Write out the lines in the items below without any change, beginning with the line that contains "Katlanır Kamp Yatağı ..." and ending after the line that contains "25 ago 2016 a las 16:49".

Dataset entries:
↓
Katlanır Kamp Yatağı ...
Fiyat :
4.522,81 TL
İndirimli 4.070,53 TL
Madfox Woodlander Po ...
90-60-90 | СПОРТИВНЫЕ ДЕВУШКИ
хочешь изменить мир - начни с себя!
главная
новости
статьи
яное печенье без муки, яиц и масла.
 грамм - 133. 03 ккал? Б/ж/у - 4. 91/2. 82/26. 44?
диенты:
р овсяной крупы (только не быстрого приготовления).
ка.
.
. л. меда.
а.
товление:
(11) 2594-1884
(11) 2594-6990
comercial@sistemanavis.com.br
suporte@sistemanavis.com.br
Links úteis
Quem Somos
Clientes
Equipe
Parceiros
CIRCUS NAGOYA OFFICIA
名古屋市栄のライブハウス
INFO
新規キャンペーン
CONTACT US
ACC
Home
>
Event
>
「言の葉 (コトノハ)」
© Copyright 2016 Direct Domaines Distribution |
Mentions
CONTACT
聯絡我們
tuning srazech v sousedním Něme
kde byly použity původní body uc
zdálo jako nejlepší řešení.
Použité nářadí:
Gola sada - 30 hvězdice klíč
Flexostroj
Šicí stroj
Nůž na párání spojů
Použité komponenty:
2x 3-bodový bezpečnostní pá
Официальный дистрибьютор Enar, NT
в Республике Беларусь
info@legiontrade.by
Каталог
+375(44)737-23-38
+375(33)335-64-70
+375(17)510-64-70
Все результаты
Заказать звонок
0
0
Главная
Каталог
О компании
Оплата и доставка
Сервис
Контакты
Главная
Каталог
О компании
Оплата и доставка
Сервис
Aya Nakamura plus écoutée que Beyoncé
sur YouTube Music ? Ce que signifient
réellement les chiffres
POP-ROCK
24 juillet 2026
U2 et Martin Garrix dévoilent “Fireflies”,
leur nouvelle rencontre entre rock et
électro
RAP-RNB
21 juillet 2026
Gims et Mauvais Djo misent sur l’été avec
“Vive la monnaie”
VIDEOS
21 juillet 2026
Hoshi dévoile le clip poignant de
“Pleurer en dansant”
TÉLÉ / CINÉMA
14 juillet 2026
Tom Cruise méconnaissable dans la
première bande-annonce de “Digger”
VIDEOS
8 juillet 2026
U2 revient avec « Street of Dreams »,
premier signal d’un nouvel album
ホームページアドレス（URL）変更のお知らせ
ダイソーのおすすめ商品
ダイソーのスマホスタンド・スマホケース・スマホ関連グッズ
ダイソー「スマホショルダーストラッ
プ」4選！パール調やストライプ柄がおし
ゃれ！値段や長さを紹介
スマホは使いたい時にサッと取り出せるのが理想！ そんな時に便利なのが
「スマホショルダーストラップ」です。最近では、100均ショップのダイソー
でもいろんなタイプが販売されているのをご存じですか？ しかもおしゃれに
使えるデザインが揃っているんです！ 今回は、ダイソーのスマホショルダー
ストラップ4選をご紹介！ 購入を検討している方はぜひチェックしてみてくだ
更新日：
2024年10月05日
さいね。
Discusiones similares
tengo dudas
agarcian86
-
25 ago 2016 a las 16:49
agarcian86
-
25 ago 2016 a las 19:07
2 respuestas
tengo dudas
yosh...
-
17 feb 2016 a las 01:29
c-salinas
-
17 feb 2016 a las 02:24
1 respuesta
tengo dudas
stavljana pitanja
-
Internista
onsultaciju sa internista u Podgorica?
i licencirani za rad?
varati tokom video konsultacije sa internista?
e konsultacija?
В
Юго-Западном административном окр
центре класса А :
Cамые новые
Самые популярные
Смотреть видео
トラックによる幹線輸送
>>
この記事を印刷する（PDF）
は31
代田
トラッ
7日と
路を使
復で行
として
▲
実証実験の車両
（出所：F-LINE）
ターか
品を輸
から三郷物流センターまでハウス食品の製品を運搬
↑
↓
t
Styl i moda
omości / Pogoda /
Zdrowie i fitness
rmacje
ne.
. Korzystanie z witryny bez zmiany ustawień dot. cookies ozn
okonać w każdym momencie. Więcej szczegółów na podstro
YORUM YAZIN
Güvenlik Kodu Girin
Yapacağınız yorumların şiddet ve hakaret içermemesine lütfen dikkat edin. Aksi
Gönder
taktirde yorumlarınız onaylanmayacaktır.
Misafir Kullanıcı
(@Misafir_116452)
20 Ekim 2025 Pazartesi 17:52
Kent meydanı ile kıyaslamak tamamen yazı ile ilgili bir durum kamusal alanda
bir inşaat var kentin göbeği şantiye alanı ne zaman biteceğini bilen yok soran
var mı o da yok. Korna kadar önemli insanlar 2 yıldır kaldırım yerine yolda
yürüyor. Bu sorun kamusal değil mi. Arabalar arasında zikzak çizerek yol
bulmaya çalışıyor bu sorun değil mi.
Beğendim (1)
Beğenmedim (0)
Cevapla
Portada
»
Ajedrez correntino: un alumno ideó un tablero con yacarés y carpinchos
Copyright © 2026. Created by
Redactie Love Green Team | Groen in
↑
↓
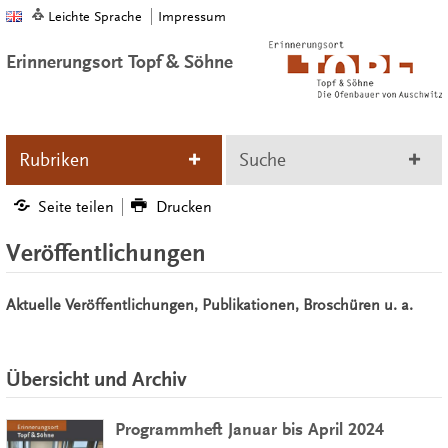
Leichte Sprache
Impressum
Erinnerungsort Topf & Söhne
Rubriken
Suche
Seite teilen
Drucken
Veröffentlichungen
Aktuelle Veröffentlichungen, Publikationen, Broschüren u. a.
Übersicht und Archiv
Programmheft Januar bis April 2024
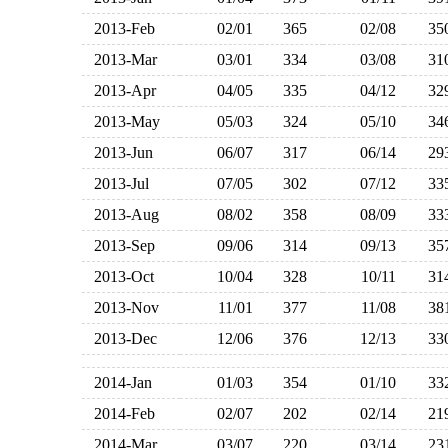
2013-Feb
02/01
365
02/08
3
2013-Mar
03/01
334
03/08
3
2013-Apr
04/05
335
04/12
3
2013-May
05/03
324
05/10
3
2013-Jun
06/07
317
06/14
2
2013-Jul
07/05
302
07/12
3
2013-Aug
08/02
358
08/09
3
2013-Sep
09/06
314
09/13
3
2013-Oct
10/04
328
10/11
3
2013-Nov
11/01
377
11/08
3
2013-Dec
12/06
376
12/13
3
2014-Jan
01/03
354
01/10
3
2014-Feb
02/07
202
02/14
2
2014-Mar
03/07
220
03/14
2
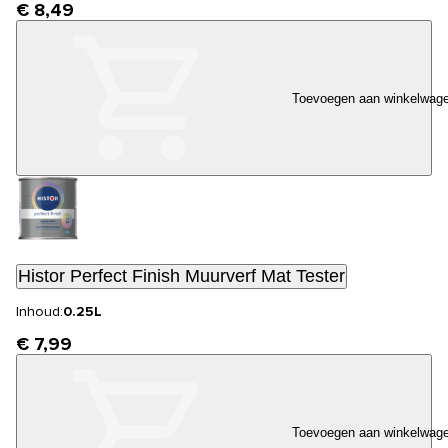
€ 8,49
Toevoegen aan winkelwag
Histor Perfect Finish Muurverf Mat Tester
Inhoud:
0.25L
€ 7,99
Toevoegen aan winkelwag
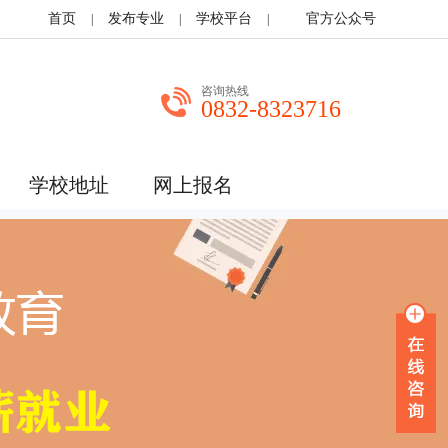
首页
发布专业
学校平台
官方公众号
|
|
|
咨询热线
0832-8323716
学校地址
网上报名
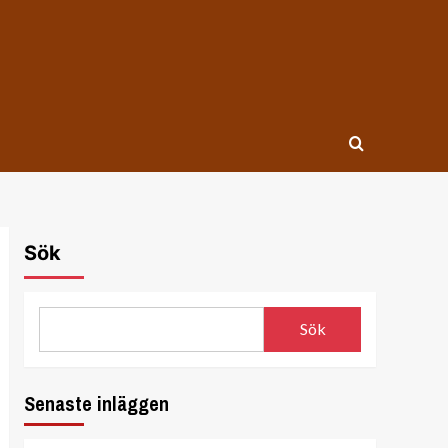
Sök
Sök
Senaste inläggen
↑
- _RESPONSE TO THIS EXERCISE_:
Katlanır Kamp Yatağı ...
Fiyat :
4.522,81 TL
İndirimli 4.070,53 TL
Madfox Woodlander Po ...
90-60-90 | СПОРТИВНЫЕ ДЕВУШКИ
хочешь изменить мир - начни с себя!
главная
новости
статьи
яное печенье без муки, яиц и масла.
 грамм - 133. 03 ккал? Б/ж/у - 4. 91/2. 82/26. 44?
диенты:
р овсяной крупы (только не быстрого приготовления).
ка.
.
. л. меда.
а.
товление:
(11) 2594-1884
(11) 2594-6990
comercial@sistemanavis.com.br
suporte@sistemanavis.com.br
Links úteis
Quem Somos
Clientes
Equipe
Parceiros
CIRCUS NAGOYA OFFICIA
名古屋市栄のライブハウス
INFO
新規キャンペーン
CONTACT US
ACC
Home
>
Event
>
「言の葉 (コトノハ)」
© Copyright 2016 Direct Domaines Distribution |
Mentions
CONTACT
聯絡我們
tuning srazech v sousedním Něme
kde byly použity původní body uc
zdálo jako nejlepší řešení.
Použité nářadí:
Gola sada - 30 hvězdice klíč
Flexostroj
Šicí stroj
Nůž na párání spojů
Použité komponenty:
2x 3-bodový bezpečnostní pá
Официальный дистрибьютор Enar, NT
в Республике Беларусь
info@legiontrade.by
Каталог
+375(44)737-23-38
+375(33)335-64-70
+375(17)510-64-70
Все результаты
Заказать звонок
0
0
Главная
Каталог
О компании
Оплата и доставка
Сервис
Контакты
Главная
Каталог
О компании
Оплата и доставка
Сервис
Aya Nakamura plus écoutée que Beyoncé
sur YouTube Music ? Ce que signifient
réellement les chiffres
POP-ROCK
24 juillet 2026
U2 et Martin Garrix dévoilent “Fireflies”,
leur nouvelle rencontre entre rock et
électro
RAP-RNB
21 juillet 2026
Gims et Mauvais Djo misent sur l’été avec
“Vive la monnaie”
VIDEOS
21 juillet 2026
Hoshi dévoile le clip poignant de
“Pleurer en dansant”
TÉLÉ / CINÉMA
14 juillet 2026
Tom Cruise méconnaissable dans la
première bande-annonce de “Digger”
VIDEOS
8 juillet 2026
U2 revient avec « Street of Dreams »,
premier signal d’un nouvel album
ホームページアドレス（URL）変更のお知らせ
ダイソーのおすすめ商品
ダイソーのスマホスタンド・スマホケース・スマホ関連グッズ
ダイソー「スマホショルダーストラッ
プ」4選！パール調やストライプ柄がおし
ゃれ！値段や長さを紹介
スマホは使いたい時にサッと取り出せるのが理想！ そんな時に便利なのが
「スマホショルダーストラップ」です。最近では、100均ショップのダイソー
でもいろんなタイプが販売されているのをご存じですか？ しかもおしゃれに
使えるデザインが揃っているんです！ 今回は、ダイソーのスマホショルダー
ストラップ4選をご紹介！ 購入を検討している方はぜひチェックしてみてくだ
更新日：
2024年10月05日
さいね。
Discusiones similares
tengo dudas
agarcian86
-
25 ago 2016 a las 16:49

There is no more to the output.